Open source, DIY technical operations

The title seems like a mouthful and belies what I feel I really want to convey.  Systems administration is a broad domain and can contain a multitude of skills but the discipline is the same across all; you are an army of one(1), there is no one coming to help you(2), the cavalry is you(3). Yes, this is nonideal but it is a reality.  Would I love to work in a place where none of these could ever be true? Absolutely.

What I'm trying to convey in the title is largely how I believe anyone in this field could be able to operate, but not necessarily that they should. And indeed, my own experience has largely allowed me to direct issues to the people that can or should handle them. Too often though, I have met people very comfortable in passing the buck and occasionally blame. But let's continue to look at the engineering side of companies for roles other than developers.

Titles and roles like Devops Engineer (yes, I know, generally shouldn't be a 'thing' but it is), Site Reliability Engineer, Platform or Production Engineer and the "old" Systems Administrator are really all the same thing.  And yet, somehow some companies can have all of them and really define .  But the terms/names DO convey a sense of "when".  And to me, the when is sometimes indicative of "what" someone may have experienced. Systems Administration, and Systems Administrator, hark back to a time when a person in that role "wore many hats".

Depending on the size of the company and what they were doing, they could have been provisioning storage on large storage array systems like 3Par, NetApp, or EMC.  They could have been in charge of databases wearing the DBA or Database Architect hat.  They could have also worn the Network Administrator hat provisioning Cisco routers, Juniper switches, Fortinet firewalls, F5 load balancers and creating all the routing ACLs, VLANS, firewall rules and load balancer nodes, pools, and rules on which to match. They could even have done corporate Information Technology or helpdesk work.

The thing is Systems Administrators also dealt with what we might now consider "compute" nodes as well or "servers" whether they were "bare metal" or virtual machines.  And in doing so, they'd need to pick the OS, the filesystem type, whether or not to use LVM or to put different 'file systems' on dedicated partitions what services to run (see '/etc/services') and how to deal with user management.  It's possible they didn't... OR they used LDAP (possibly hooked into MSAD) and top it off with Kerberos. It's possible that if they were doing networking as mentioned above, they tied those together with Radius or TACACS(+).

And this is before I even get into how they'd have to deal with what the developers are creating for the given company for which they all work.  And in the "bad old days", they were the ones on call for everything.  Including the applications code bases in which they have never written a line of code.

They likely also had to deal with release engineering. Which means that they had to use tools to coordinate deployments to multiple machines and ensure that all the machines started using the new application version lest some users get stuck on older versions.

Systems, as in Operating Systems, themselves had minor debugging tools and generally were for point-in-time or for watching live for short periods.  Think ps, free, top, vmstat, sar, et cetera. Those more familiar with monitoring network gear typically used some version of SNMP to remotely probe and retrieve statistics which were then displayed in graphing UIs ranging from MRTG and Cacti to all the NMSes, Network Monitoring (or Management) Systems and their derivatives.

» SUPPLIED DATA

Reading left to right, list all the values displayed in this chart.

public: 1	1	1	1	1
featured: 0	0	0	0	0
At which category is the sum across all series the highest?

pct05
* * *
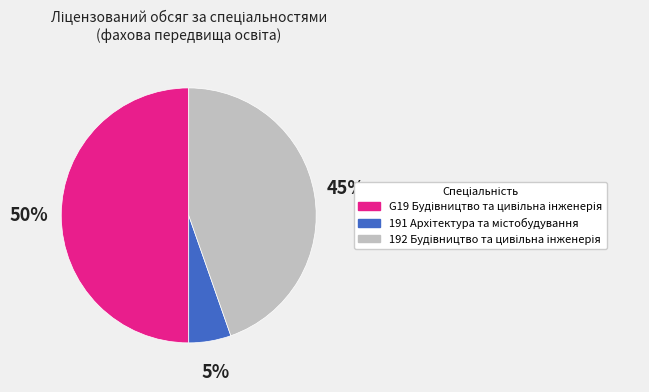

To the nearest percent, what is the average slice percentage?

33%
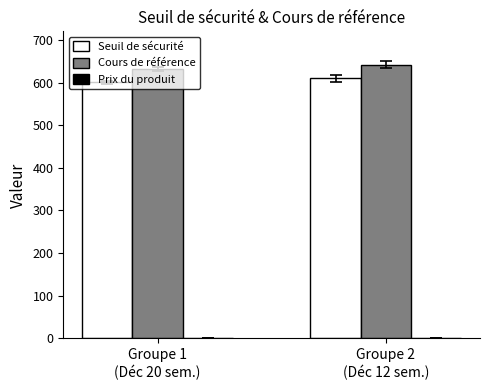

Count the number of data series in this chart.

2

» PARTS OF THE EXERCISE
1) Please rewrite the post on systems administration, starting with "Depending on the" and going on through "or helpdesk work.", changing "NetApp" to "Pure Storage".
2) Answer these questions from the post on systems administration:
(a) Which large storage array systems does it name?
(b) What might LDAP have been hooked into?
(c) Which two graphing UIs are named as displaying SNMP statistics?
The records have no connection to the text.

» ANSWERS
1)
Depending on the size of the company and what they were doing, they could have been provisioning storage on large storage array systems like 3Par, Pure Storage, or EMC.  They could have been in charge of databases wearing the DBA or Database Architect hat.  They could have also worn the Network Administrator hat provisioning Cisco routers, Juniper switches, Fortinet firewalls, F5 load balancers and creating all the routing ACLs, VLANS, firewall rules and load balancer nodes, pools, and rules on which to match. They could even have done corporate Information Technology or helpdesk work.

2)
(a) 3Par, NetApp, and EMC.
(b) MSAD.
(c) MRTG and Cacti.